The first week or two of January, I went in and asked if I could volunteer there. Megan Sharp, aka the slightly older version of me, seemed genuinely excited by this and said I was welcome whenever I wanted to be there. Starting the following Tuesday, I have been there every Tuesday, Wednesday, Thursday, and most Fridays since. I'm estimating that I have spent close to 150 hours there in the last three months. This is on top of school, musical practice, and my actual job, but it's been the best 150 hours I can imagine. Obviously, I was born to be in a museum.
I did a little soul searching and decided that this is what I'm meant to do. I NEED to find a way to get paid to be in a museum, cleaning antique bowls, cataloging newspaper articles, researching local families, I need to do this forever. I feel like I am incredibly lucky to have found what I believe to be my life's calling at the ripe, young age of 17.

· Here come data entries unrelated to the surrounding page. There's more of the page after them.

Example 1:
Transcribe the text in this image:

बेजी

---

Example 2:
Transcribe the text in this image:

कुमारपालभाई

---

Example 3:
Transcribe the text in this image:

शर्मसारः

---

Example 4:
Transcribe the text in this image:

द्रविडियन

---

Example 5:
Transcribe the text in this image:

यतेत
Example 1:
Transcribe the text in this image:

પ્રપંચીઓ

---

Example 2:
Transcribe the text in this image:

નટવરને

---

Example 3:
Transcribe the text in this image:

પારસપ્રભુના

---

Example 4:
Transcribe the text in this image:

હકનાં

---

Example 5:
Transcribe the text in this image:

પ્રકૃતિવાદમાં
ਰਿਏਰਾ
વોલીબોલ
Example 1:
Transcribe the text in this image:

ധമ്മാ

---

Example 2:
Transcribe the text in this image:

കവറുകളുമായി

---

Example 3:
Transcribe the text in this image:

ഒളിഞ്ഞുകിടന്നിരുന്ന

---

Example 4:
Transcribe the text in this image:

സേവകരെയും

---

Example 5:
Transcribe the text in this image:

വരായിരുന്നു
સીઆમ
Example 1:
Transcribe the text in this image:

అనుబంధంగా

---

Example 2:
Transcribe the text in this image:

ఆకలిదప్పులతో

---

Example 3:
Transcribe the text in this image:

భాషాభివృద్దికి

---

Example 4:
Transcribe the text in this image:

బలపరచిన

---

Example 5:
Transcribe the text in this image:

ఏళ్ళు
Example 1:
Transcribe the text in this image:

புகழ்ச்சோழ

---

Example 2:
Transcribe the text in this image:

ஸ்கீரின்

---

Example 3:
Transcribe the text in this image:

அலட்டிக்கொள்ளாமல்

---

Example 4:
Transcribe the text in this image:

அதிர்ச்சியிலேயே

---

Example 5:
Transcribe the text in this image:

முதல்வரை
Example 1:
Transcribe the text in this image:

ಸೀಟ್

How does this all tie in with a lady with feather earrings and a scalpel picking away at a rotting wolf's pelt? Emily Graslie feels the same way about zoology and taxidermy as I do about my little museum. She loves it so much that after she graduated with a degree in painting, she went back to school to get a degree to allow her to get paid to work at the museum. That's right, she doesn't get paid to do all of this nifty stuff either. I guess that's why I like her so much. We're floating in alarmingly similar boats. Except hers just went from being a 'me' to being a celebrity in the eyes of Nerdfightaria. Emily and Hank and Michael and everyone else who supports these videos are the reason I even thought of going into Museum Studies! She was kind of the eye-opener that said, "Hey. If you really love it, don't talk yourself out of it. It's not just for old people anymore. Grab your cardigan and go live life!